Afin d'éclairer les débats nationaux et régionaux, et la prise de décision autour des impacts sur les moyens de subsistance et la rentabilité économique de la production rizicole irriguée associée aux barrages, la GWI en Afrique de l'Ouest a initié des évaluations économiques des barrages de Sélingué au Mali, Niandouba et Confluent au Sénégal, et Bagré au Burkina Faso.

Vous trouverez plus d'information à propos de nos travaux sur ces grands barrages individuels et les zones irriguées associées, sur les pages relatives aux différents pays: Où nous travaillons.

Combler le fossé entre l'agrobusiness et les exploitants familiaux

Nombre de bailleurs et de gouvernements ont soutenu d'importants investissements sur les terres d'Afrique par des entreprises agricoles et affirment que c'est là la meilleure façon d'obtenir les niveaux de productivité et les économies d'échelle nécessaires à une production alimentaire rentable.

La GWI ne cherche pas à choisir entre l'agrobusiness et les exploitants familiaux mais suppose plutôt que les deux schémas sont bel et bien requis. En effet, il est important de trouver un moyen de les faire travailler ensemble pour qu'ils tirent des enseignements mutuels dans des systèmes d'irrigation partagés et bénéfiques pour tous.

Nos travaux entendent contribuer à une amélioration des approches et des conditions qui régissent les investissements des agrobusiness dans l’irrigation et assurer un suivi de leur impact. Par exemple, la GWI en Afrique de l'Ouest collabore avec le gouvernement du Niger dans l'élaboration d’un processus de négociation d'investissements dans le cadre du nouveau « pôle de croissance » agricole de la Banque mondiale planifié autour du barrage de Kandadji.

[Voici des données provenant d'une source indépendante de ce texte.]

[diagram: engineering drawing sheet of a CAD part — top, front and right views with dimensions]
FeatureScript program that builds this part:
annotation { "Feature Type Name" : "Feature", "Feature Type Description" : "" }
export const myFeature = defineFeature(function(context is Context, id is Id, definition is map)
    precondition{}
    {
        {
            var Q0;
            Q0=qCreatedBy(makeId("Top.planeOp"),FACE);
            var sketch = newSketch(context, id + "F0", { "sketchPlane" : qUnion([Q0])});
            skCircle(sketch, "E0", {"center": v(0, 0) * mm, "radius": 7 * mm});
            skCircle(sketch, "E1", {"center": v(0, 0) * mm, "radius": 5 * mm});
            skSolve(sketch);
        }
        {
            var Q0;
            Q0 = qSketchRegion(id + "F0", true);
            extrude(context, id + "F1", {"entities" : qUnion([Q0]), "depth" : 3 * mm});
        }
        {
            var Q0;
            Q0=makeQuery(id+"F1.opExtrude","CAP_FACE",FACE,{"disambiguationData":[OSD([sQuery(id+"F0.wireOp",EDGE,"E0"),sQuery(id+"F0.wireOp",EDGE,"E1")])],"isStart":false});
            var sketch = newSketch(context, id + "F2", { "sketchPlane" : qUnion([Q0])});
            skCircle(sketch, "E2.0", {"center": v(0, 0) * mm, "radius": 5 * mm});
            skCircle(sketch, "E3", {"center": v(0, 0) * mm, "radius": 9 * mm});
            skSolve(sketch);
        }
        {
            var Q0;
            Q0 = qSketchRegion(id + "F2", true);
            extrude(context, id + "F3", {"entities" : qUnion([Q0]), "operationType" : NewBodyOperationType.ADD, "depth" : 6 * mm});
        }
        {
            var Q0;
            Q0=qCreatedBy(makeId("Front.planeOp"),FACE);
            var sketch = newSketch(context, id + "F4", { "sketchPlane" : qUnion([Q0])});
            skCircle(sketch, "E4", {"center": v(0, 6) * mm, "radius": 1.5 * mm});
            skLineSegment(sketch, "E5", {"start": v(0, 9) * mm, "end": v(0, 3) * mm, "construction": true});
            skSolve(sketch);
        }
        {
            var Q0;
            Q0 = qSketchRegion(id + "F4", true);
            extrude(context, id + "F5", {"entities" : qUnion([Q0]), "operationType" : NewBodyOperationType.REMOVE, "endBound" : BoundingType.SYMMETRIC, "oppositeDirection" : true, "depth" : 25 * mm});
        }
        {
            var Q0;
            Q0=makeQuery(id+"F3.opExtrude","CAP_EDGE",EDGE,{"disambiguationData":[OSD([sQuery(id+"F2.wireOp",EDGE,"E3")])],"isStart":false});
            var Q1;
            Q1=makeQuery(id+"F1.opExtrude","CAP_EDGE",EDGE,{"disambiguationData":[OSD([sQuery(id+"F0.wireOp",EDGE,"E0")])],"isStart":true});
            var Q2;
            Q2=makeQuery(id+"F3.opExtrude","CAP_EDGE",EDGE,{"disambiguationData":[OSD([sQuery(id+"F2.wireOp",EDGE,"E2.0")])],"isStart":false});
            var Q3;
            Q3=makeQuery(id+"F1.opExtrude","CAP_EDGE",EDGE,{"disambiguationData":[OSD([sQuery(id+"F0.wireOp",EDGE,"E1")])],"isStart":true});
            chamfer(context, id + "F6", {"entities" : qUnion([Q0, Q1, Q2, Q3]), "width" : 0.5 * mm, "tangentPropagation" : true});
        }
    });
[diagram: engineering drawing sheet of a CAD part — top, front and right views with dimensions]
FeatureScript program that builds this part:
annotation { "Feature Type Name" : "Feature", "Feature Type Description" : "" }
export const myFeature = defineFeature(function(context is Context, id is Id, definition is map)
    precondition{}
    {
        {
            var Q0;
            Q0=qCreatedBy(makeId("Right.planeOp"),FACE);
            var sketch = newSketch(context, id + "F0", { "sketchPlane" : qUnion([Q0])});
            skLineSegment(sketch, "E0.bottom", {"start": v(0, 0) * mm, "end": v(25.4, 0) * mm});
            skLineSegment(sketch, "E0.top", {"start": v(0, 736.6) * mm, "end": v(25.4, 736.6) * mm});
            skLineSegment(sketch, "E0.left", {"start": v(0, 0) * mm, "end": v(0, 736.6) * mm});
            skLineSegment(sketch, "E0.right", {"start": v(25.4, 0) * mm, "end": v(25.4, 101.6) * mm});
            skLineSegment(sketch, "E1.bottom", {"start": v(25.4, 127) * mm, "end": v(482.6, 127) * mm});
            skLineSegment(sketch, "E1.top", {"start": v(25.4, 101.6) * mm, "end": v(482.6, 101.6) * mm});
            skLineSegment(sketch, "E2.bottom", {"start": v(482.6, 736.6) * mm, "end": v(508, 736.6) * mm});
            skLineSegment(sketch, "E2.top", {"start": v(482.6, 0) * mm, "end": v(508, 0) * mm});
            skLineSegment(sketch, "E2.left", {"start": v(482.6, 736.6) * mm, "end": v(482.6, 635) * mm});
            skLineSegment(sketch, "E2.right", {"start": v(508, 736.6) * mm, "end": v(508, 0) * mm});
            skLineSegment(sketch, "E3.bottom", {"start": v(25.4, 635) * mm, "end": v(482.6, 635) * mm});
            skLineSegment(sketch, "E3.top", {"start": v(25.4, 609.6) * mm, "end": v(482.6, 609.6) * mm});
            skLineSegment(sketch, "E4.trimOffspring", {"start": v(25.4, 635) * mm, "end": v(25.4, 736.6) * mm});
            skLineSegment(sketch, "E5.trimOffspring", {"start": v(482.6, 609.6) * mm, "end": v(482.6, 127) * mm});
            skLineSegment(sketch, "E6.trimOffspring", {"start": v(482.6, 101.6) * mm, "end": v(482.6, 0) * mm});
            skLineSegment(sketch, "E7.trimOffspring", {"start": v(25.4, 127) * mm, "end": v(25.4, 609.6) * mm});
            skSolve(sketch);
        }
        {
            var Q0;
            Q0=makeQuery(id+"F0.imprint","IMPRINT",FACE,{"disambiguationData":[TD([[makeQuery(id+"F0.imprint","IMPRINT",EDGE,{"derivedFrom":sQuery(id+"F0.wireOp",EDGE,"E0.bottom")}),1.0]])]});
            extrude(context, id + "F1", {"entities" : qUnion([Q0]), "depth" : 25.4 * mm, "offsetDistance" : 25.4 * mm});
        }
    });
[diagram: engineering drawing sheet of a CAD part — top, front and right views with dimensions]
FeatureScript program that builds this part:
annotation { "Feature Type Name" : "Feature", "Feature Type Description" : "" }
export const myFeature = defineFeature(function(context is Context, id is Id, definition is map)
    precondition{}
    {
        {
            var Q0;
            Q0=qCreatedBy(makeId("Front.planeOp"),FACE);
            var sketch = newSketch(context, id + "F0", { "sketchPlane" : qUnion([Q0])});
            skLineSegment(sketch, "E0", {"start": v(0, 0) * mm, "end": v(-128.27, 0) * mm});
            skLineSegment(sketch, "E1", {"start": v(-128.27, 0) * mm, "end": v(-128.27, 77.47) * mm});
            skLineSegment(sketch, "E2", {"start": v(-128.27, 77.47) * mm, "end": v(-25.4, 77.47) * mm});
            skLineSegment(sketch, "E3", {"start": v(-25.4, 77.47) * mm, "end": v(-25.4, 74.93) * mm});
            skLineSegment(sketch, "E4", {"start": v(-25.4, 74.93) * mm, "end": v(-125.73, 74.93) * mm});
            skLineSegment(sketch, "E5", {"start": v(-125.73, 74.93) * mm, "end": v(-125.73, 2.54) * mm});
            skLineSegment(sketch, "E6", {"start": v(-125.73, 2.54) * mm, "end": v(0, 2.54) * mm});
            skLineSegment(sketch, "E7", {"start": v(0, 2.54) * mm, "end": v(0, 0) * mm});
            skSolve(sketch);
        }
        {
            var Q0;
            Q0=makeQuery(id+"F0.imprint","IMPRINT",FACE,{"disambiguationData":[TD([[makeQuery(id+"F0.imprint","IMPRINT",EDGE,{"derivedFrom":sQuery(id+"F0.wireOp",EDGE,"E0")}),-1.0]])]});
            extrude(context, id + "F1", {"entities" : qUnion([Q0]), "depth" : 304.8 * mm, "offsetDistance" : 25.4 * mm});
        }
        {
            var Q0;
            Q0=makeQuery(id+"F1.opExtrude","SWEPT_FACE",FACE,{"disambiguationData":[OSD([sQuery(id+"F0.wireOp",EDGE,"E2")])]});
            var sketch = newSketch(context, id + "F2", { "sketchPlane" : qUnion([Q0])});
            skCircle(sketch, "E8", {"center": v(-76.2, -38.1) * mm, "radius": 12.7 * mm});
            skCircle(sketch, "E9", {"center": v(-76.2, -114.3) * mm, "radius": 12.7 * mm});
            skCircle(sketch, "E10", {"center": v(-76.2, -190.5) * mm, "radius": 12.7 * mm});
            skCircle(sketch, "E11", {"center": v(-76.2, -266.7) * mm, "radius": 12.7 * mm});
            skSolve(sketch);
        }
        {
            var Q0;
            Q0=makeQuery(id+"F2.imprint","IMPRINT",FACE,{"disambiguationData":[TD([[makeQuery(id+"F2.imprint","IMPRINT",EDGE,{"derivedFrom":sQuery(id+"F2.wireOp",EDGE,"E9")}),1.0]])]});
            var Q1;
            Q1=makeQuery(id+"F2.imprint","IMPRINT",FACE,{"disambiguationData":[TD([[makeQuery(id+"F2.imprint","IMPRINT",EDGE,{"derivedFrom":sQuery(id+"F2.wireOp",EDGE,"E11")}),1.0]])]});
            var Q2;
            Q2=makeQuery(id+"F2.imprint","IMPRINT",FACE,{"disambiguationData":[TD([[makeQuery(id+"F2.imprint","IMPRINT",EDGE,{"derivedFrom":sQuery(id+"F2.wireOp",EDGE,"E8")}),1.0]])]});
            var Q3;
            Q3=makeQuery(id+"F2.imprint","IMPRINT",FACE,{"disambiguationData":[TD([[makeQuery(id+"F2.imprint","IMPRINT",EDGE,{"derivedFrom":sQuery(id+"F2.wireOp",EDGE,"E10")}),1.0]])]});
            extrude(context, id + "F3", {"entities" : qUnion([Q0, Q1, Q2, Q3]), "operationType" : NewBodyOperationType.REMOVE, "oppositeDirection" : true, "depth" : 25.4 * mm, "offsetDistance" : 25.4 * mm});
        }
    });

Afin de garantir des investissements de « qualité », il est nécessaire de tenir compte des considérations suivantes:

  • Les personnes affectées par l'investissement doivent être impérativement placées au cœur du processus de prise de décision.
  • Les décisions doivent être prises d'une manière qui préserve l'équilibre entre les considérations de nature sociale, économique et environnementale.